WORK INSTRUCTION
You are asked to reproduce the listing exactly and to omit its pictures.

----

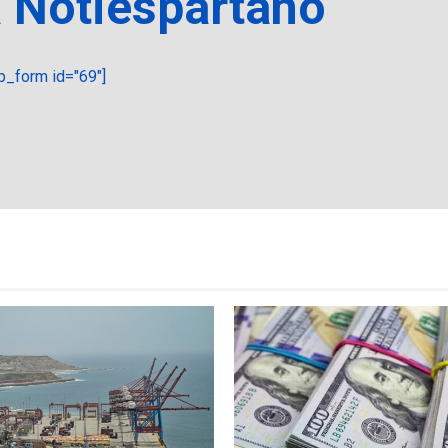
a Notiespartano
_form id="69"]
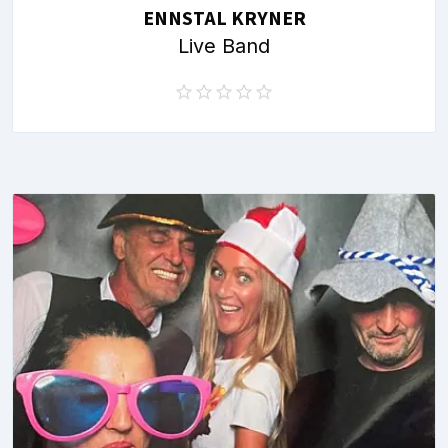
ENNSTAL KRYNER
Live Band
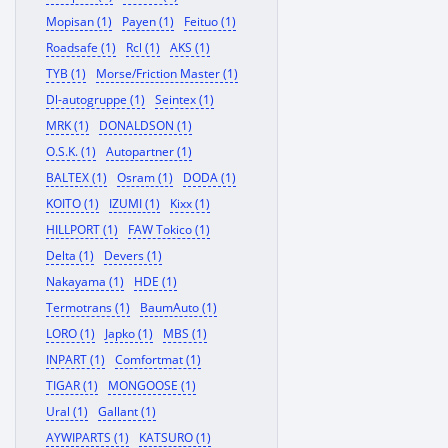
Mopisan (1)
Payen (1)
Feituo (1)
Roadsafe (1)
Rcl (1)
AKS (1)
TYB (1)
Morse/Friction Master (1)
Dl-autogruppe (1)
Seintex (1)
MRK (1)
DONALDSON (1)
O.S.K. (1)
Autopartner (1)
BALTEX (1)
Osram (1)
DODA (1)
KOITO (1)
IZUMI (1)
Kixx (1)
HILLPORT (1)
FAW Tokico (1)
Delta (1)
Devers (1)
Nakayama (1)
HDE (1)
Termotrans (1)
BaumAuto (1)
LORO (1)
Japko (1)
MBS (1)
INPART (1)
Comfortmat (1)
TIGAR (1)
MONGOOSE (1)
Ural (1)
Gallant (1)
AYWIPARTS (1)
KATSURO (1)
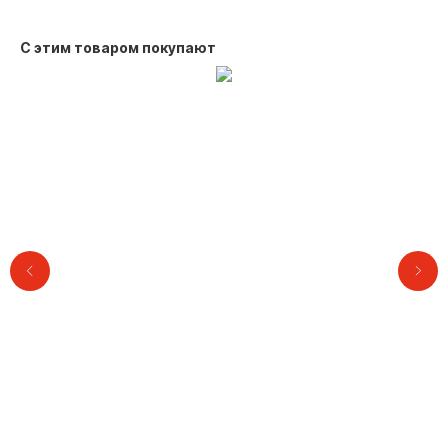
С этим товаром покупают
Контакты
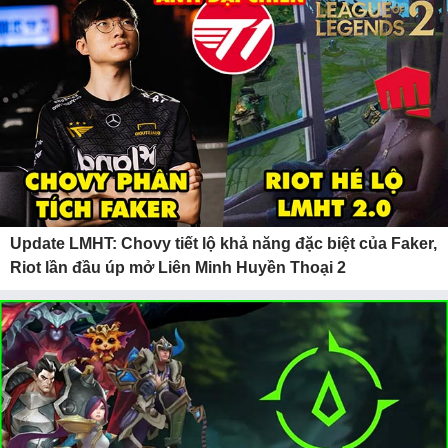
Update LMHT: Chovy tiết lộ khả năng đặc biệt của Faker,
Riot lần đầu úp mở Liên Minh Huyền Thoại 2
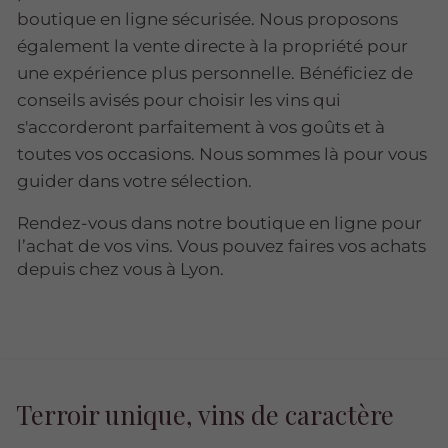
boutique en ligne sécurisée. Nous proposons
également la vente directe à la propriété pour
une expérience plus personnelle. Bénéficiez de
conseils avisés pour choisir les vins qui
s'accorderont parfaitement à vos goûts et à
toutes vos occasions. Nous sommes là pour vous
guider dans votre sélection.
Rendez-vous dans notre boutique en ligne pour
l’achat de vos vins. Vous pouvez faires vos achats
depuis chez vous à Lyon.
Terroir unique, vins de caractère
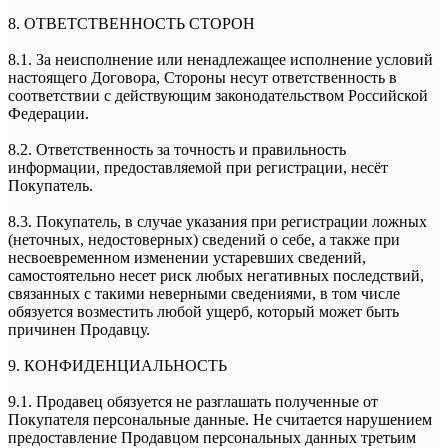
8. ОТВЕТСТВЕННОСТЬ СТОРОН
8.1. За неисполнение или ненадлежащее исполнение условий
настоящего Договора, Стороны несут ответственность в
соответствии с действующим законодательством Российской
Федерации.
8.2. Ответственность за точность и правильность
информации, предоставляемой при регистрации, несёт
Покупатель.
8.3. Покупатель, в случае указания при регистрации ложных
(неточных, недостоверных) сведений о себе, а также при
несвоевременном изменении устаревших сведений,
самостоятельно несет риск любых негативных последствий,
связанных с такими неверными сведениями, в том числе
обязуется возместить любой ущерб, который может быть
причинен Продавцу.
9. КОНФИДЕНЦИАЛЬНОСТЬ
9.1. Продавец обязуется не разглашать полученные от
Покупателя персональные данные. Не считается нарушением
предоставление Продавцом персональных данных третьим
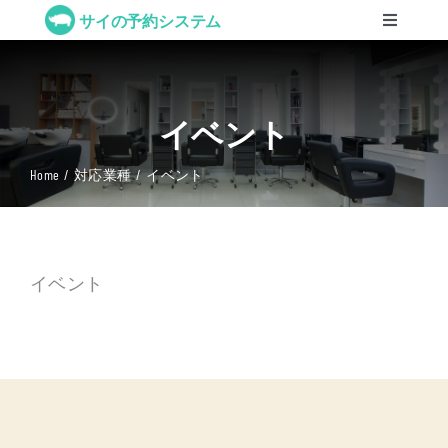
Skip
サイの予約システム
Toggle
to
Navigation
機能一覧
content
イベント
対応業種
Home
対応業種
イベント
料金プラン
お問い合わせ
イベント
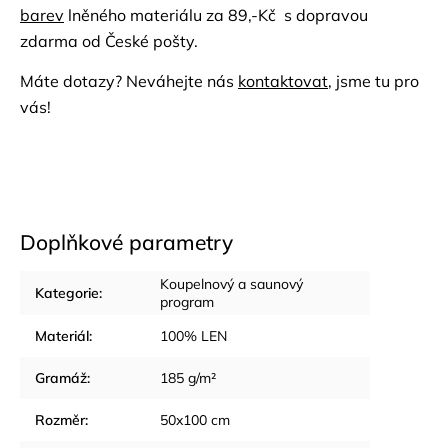
barev
lněného materiálu za 89,-Kč s dopravou
zdarma od České pošty.
Máte dotazy? Neváhejte nás
kontaktovat
, jsme tu pro
vás!
Doplňkové parametry
Koupelnový a saunový
Kategorie
:
program
Materiál
:
100% LEN
Gramáž
:
185 g/m²
Rozměr
:
50x100 cm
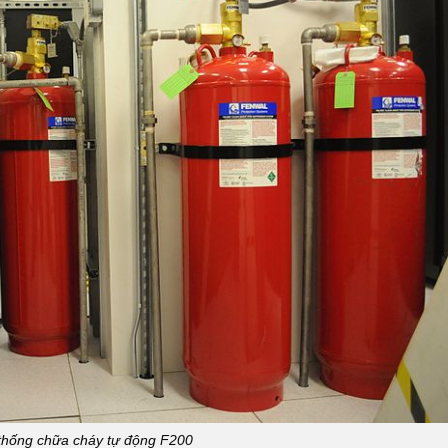
thống chữa cháy tự động F200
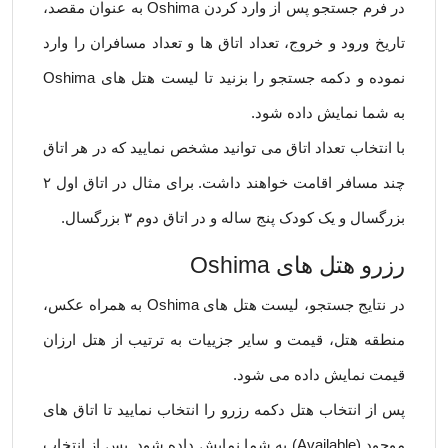
در فرم جستجو پس از وارد کردن Oshima به عنوان مقصد،
تاریخ ورود و خروج، تعداد اتاق ها و تعداد مسافران را وارد
نموده و دکمه جستجو را بزنید تا لیست هتل های Oshima
به شما نمایش داده شود.
با انتخاب تعداد اتاق می توانید مشخص نمایید که در هر اتاق
چند مسافر اقامت خواهند داشت. برای مثال در اتاق اول ۲
بزرگسال و یک کودک پنج ساله و در اتاق دوم ۳ بزرگسال.
رزرو هتل های Oshima
در نتایج جستجو، لیست هتل های Oshima به همراه عکس،
منطقه هتل، قیمت و سایر جزییات به ترتیب از هتل ارزان
قیمت نمایش داده می شود.
پس از انتخاب هتل دکمه رزرو را انتخاب نمایید تا اتاق های
موجود (Available) به شما نمایش داده شود. پس از انتخاب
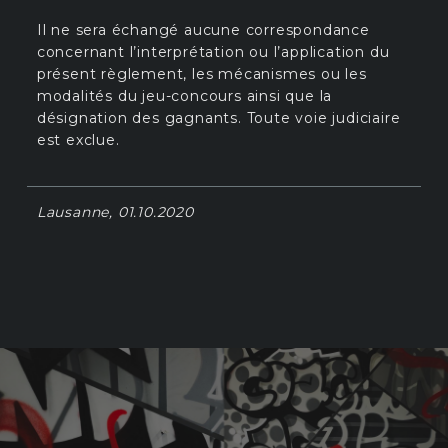
Il ne sera échangé aucune correspondance
concernant l’interprétation ou l’application du
présent règlement, les mécanismes ou les
modalités du jeu-concours ainsi que la
désignation des gagnants. Toute voie judiciaire
est exclue.
Lausanne, 01.10.2020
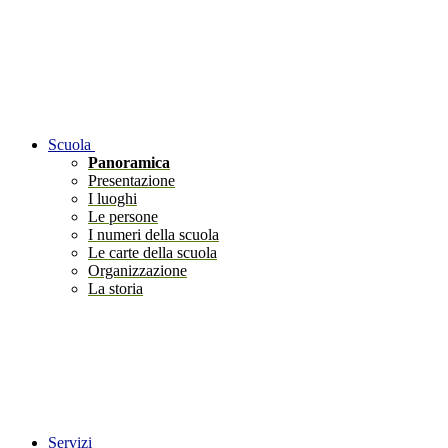
Scuola
Panoramica
Presentazione
I luoghi
Le persone
I numeri della scuola
Le carte della scuola
Organizzazione
La storia
Servizi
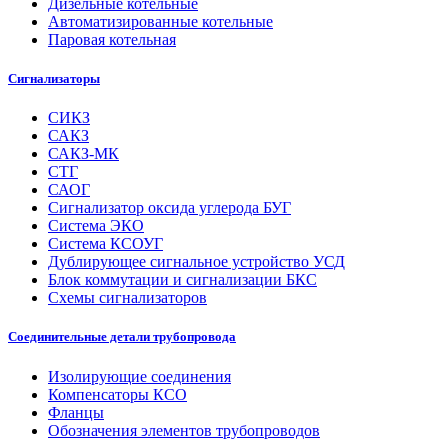
Дизельные котельные
Автоматизированные котельные
Паровая котельная
Сигнализаторы
СИКЗ
САКЗ
САКЗ-МК
СТГ
САОГ
Сигнализатор оксида углерода БУГ
Система ЭКО
Система КСОУГ
Дублирующее сигнальное устройство УСД
Блок коммутации и сигнализации БКС
Схемы сигнализаторов
Соединительные детали трубопровода
Изолирующие соединения
Компенсаторы КСО
Фланцы
Обозначения элементов трубопроводов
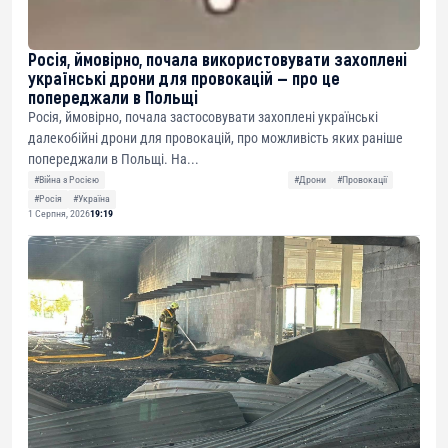
Росія, ймовірно, почала використовувати захоплені
українські дрони для провокацій — про це
попереджали в Польщі
Росія, ймовірно, почала застосовувати захоплені українські
далекобійні дрони для провокацій, про можливість яких раніше
попереджали в Польщі. На...
#Війна з Росією
#Дрони
#Провокації
#Росія
#Україна
1 Серпня, 2026
19:19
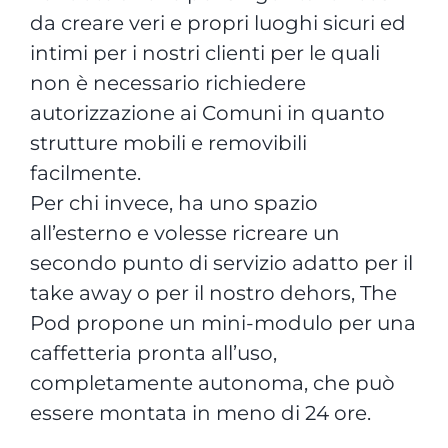
da creare veri e propri luoghi sicuri ed
intimi per i nostri clienti per le quali
non è necessario richiedere
autorizzazione ai Comuni in quanto
strutture mobili e removibili
facilmente.
Per chi invece, ha uno spazio
all’esterno e volesse ricreare un
secondo punto di servizio adatto per il
take away o per il nostro dehors, The
Pod propone un mini-modulo per una
caffetteria pronta all’uso,
completamente autonoma, che può
essere montata in meno di 24 ore.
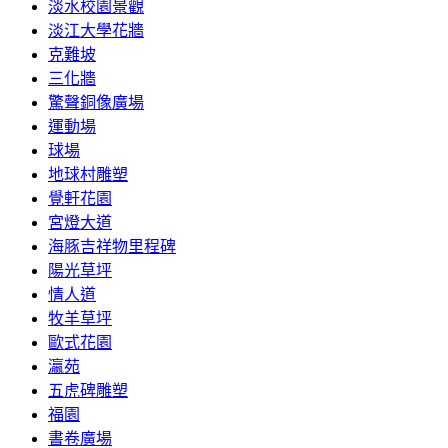
淡水校園景觀
淡江大學花牆
克難坡
三化牆
驚聲銅像廣場
運動場
球場
地球村雕塑
覺軒花園
宮燈大道
海豚吉祥物里程碑
陽光草坪
情人道
牧羊草坪
歐式花園
瀛苑
五虎碑雕塑
福園
書卷廣場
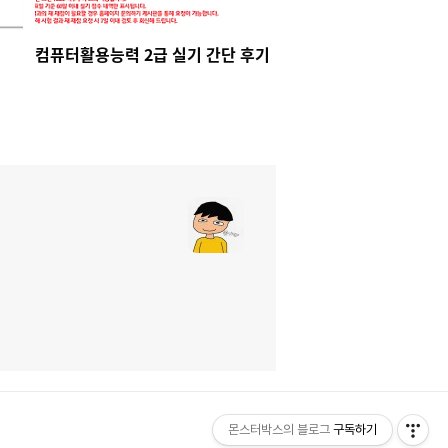
컴퓨터활용능력 2급 실기 간단 후기
몬스터박스의 블로그
구독하기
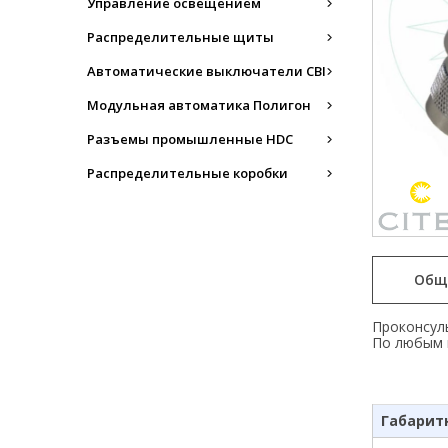
Управление освещением
Распределительные щиты
Автоматические выключатели CBI
Модульная автоматика Полигон
Разъемы промышленные HDC
Распределительные коробки
Общ
Проконсуль
По любым 
Габарит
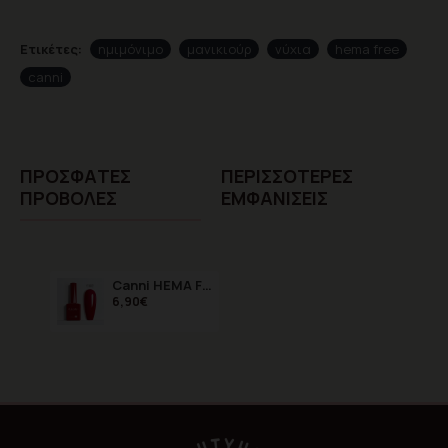
Ετικέτες:
ημιμόνιμο
μανικιούρ
νύχια
hema free
canni
ΠΡΌΣΦΑTΕΣ
ΠΕΡΙΣΣΌΤΕΡΕΣ
ΠΡΟΒΟΛΈΣ
ΕΜΦΑΝΊΣΕΙΣ
Canni HEMA FREE Falu Red 9102 9ml
6,90€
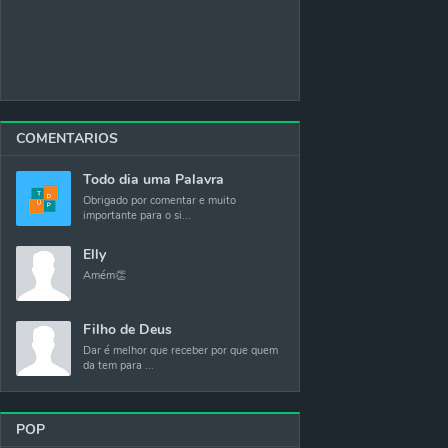
COMENTARIOS
Todo dia uma Palavra
Obrigado por comentar e muito
importante para o si...
Elly
Amém👏
Filho de Deus
Dar é melhor que receber por que quem
da tem para ...
POP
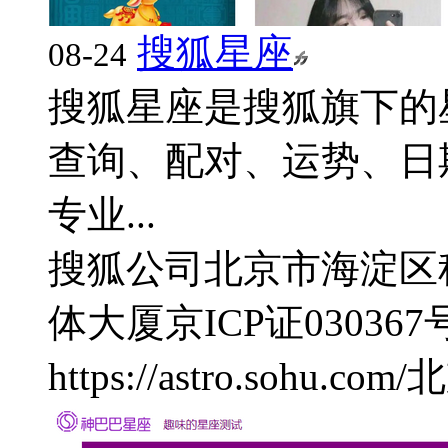
搜狐星座
08-24
搜狐星座是搜狐旗下的
查询、配对、运势、日
专业...
搜狐公司
北京市海淀区
体大厦
京ICP证030367
https://astro.sohu.com/
北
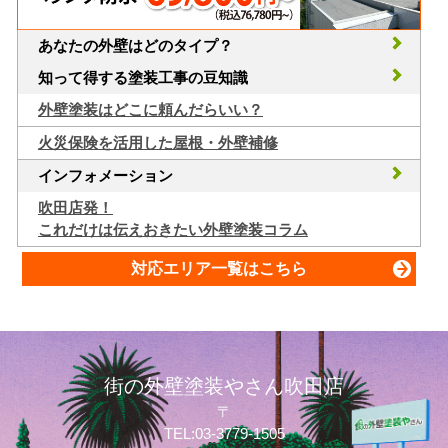
あなたの外壁はどのタイプ？
知って得する塗装工事の豆知識
外壁塗装はどこに頼んだらいい？
火災保険を活用した屋根・外壁補修
インフォメーション
吹田店発！
これだけは伝えおきたい外壁塗装コラム
対応エリア一覧はこちら
街の外壁塗装やさん吹田店
〒
TEL:03-3779-1505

----

SOLVED EXERCISE
a Notiespartano
_form id="69"]
ENNSTAL KRYNER
Live Band
Mopisan (1)
Payen (1)
Feituo (1)
Roadsafe (1)
Rcl (1)
AKS (1)
TYB (1)
Morse/Friction Master (1)
Dl-autogruppe (1)
Seintex (1)
MRK (1)
DONALDSON (1)
O.S.K. (1)
Autopartner (1)
BALTEX (1)
Osram (1)
DODA (1)
KOITO (1)
IZUMI (1)
Kixx (1)
HILLPORT (1)
FAW Tokico (1)
Delta (1)
Devers (1)
Nakayama (1)
HDE (1)
Termotrans (1)
BaumAuto (1)
LORO (1)
Japko (1)
MBS (1)
INPART (1)
Comfortmat (1)
TIGAR (1)
MONGOOSE (1)
Ural (1)
Gallant (1)
AYWIPARTS (1)
KATSURO (1)
С этим товаром покупают
Контакты
Update LMHT: Chovy tiết lộ khả năng đặc biệt của Faker,
Riot lần đầu úp mở Liên Minh Huyền Thoại 2
boutique en ligne sécurisée. Nous proposons
également la vente directe à la propriété pour
une expérience plus personnelle. Bénéficiez de
conseils avisés pour choisir les vins qui
s'accorderont parfaitement à vos goûts et à
toutes vos occasions. Nous sommes là pour vous
guider dans votre sélection.
Rendez-vous dans notre boutique en ligne pour
l’achat de vos vins. Vous pouvez faires vos achats
depuis chez vous à Lyon.
Terroir unique, vins de caractère
8. ОТВЕТСТВЕННОСТЬ СТОРОН
8.1. За неисполнение или ненадлежащее исполнение условий
настоящего Договора, Стороны несут ответственность в
соответствии с действующим законодательством Российской
Федерации.
8.2. Ответственность за точность и правильность
информации, предоставляемой при регистрации, несёт
Покупатель.
8.3. Покупатель, в случае указания при регистрации ложных
(неточных, недостоверных) сведений о себе, а также при
несвоевременном изменении устаревших сведений,
самостоятельно несет риск любых негативных последствий,
связанных с такими неверными сведениями, в том числе
обязуется возместить любой ущерб, который может быть
причинен Продавцу.
9. КОНФИДЕНЦИАЛЬНОСТЬ
9.1. Продавец обязуется не разглашать полученные от
Покупателя персональные данные. Не считается нарушением
предоставление Продавцом персональных данных третьим
Skip
サイの予約システム
Toggle
to
Navigation
機能一覧
content
イベント
対応業種
Home
対応業種
イベント
料金プラン
お問い合わせ
イベント
barev
lněného materiálu za 89,-Kč s dopravou
zdarma od České pošty.
Máte dotazy? Neváhejte nás
kontaktovat
, jsme tu pro
vás!
Doplňkové parametry
Koupelnový a saunový
Kategorie
:
program
Materiál
:
100% LEN
Gramáž
:
185 g/m²
Rozměr
:
50x100 cm
thống chữa cháy tự động F200
در فرم جستجو پس از وارد کردن Oshima به عنوان مقصد،
تاریخ ورود و خروج، تعداد اتاق ها و تعداد مسافران را وارد
نموده و دکمه جستجو را بزنید تا لیست هتل های Oshima
به شما نمایش داده شود.
با انتخاب تعداد اتاق می توانید مشخص نمایید که در هر اتاق
چند مسافر اقامت خواهند داشت. برای مثال در اتاق اول ۲
بزرگسال و یک کودک پنج ساله و در اتاق دوم ۳ بزرگسال.
رزرو هتل های Oshima
در نتایج جستجو، لیست هتل های Oshima به همراه عکس،
منطقه هتل، قیمت و سایر جزییات به ترتیب از هتل ارزان
قیمت نمایش داده می شود.
پس از انتخاب هتل دکمه رزرو را انتخاب نمایید تا اتاق های
موجود (Available) به شما نمایش داده شود. پس از انتخاب
Il ne sera échangé aucune correspondance
concernant l’interprétation ou l’application du
présent règlement, les mécanismes ou les
modalités du jeu-concours ainsi que la
désignation des gagnants. Toute voie judiciaire
est exclue.
Lausanne, 01.10.2020
Scuola
Panoramica
Presentazione
I luoghi
Le persone
I numeri della scuola
Le carte della scuola
Organizzazione
La storia
Servizi
Дизельные котельные
Автоматизированные котельные
Паровая котельная
Сигнализаторы
СИКЗ
САКЗ
САКЗ-МК
СТГ
САОГ
Сигнализатор оксида углерода БУГ
Система ЭКО
Система КСОУГ
Дублирующее сигнальное устройство УСД
Блок коммутации и сигнализации БКС
Схемы сигнализаторов
Соединительные детали трубопровода
Изолирующие соединения
Компенсаторы КСО
Фланцы
Обозначения элементов трубопроводов
Росія, ймовірно, почала використовувати захоплені
українські дрони для провокацій — про це
попереджали в Польщі
Росія, ймовірно, почала застосовувати захоплені українські
далекобійні дрони для провокацій, про можливість яких раніше
попереджали в Польщі. На...
#Війна з Росією
#Дрони
#Провокації
#Росія
#Україна
1 Серпня, 2026
19:19
da creare veri e propri luoghi sicuri ed
intimi per i nostri clienti per le quali
non è necessario richiedere
autorizzazione ai Comuni in quanto
strutture mobili e removibili
facilmente.
Per chi invece, ha uno spazio
all’esterno e volesse ricreare un
secondo punto di servizio adatto per il
take away o per il nostro dehors, The
Pod propone un mini-modulo per una
caffetteria pronta all’uso,
completamente autonoma, che può
essere montata in meno di 24 ore.
淡水校園景觀
淡江大學花牆
克難坡
三化牆
驚聲銅像廣場
運動場
球場
地球村雕塑
覺軒花園
宮燈大道
海豚吉祥物里程碑
陽光草坪
情人道
牧羊草坪
歐式花園
瀛苑
五虎碑雕塑
福園
書卷廣場
컴퓨터활용능력 2급 실기 간단 후기
몬스터박스의 블로그
구독하기
Управление освещением
Распределительные щиты
Автоматические выключатели CBI
Модульная автоматика Полигон
Разъемы промышленные HDC
Распределительные коробки
Общ
Проконсуль
По любым 
Габарит
Ετικέτες:
ημιμόνιμο
μανικιούρ
νύχια
hema free
canni
ΠΡΌΣΦΑTΕΣ
ΠΕΡΙΣΣΌΤΕΡΕΣ
ΠΡΟΒΟΛΈΣ
ΕΜΦΑΝΊΣΕΙΣ
Canni HEMA FREE Falu Red 9102 9ml
6,90€
COMENTARIOS
Todo dia uma Palavra
Obrigado por comentar e muito
importante para o si...
Elly
Amém👏
Filho de Deus
Dar é melhor que receber por que quem
da tem para ...
POP
搜狐星座
08-24
搜狐星座是搜狐旗下的
查询、配对、运势、日
专业...
搜狐公司
北京市海淀区
体大厦
京ICP证030367
https://astro.sohu.com/
北
あなたの外壁はどのタイプ？
知って得する塗装工事の豆知識
外壁塗装はどこに頼んだらいい？
火災保険を活用した屋根・外壁補修
インフォメーション
吹田店発！
これだけは伝えおきたい外壁塗装コラム
対応エリア一覧はこちら
街の外壁塗装やさん吹田店
〒
TEL:03-3779-1505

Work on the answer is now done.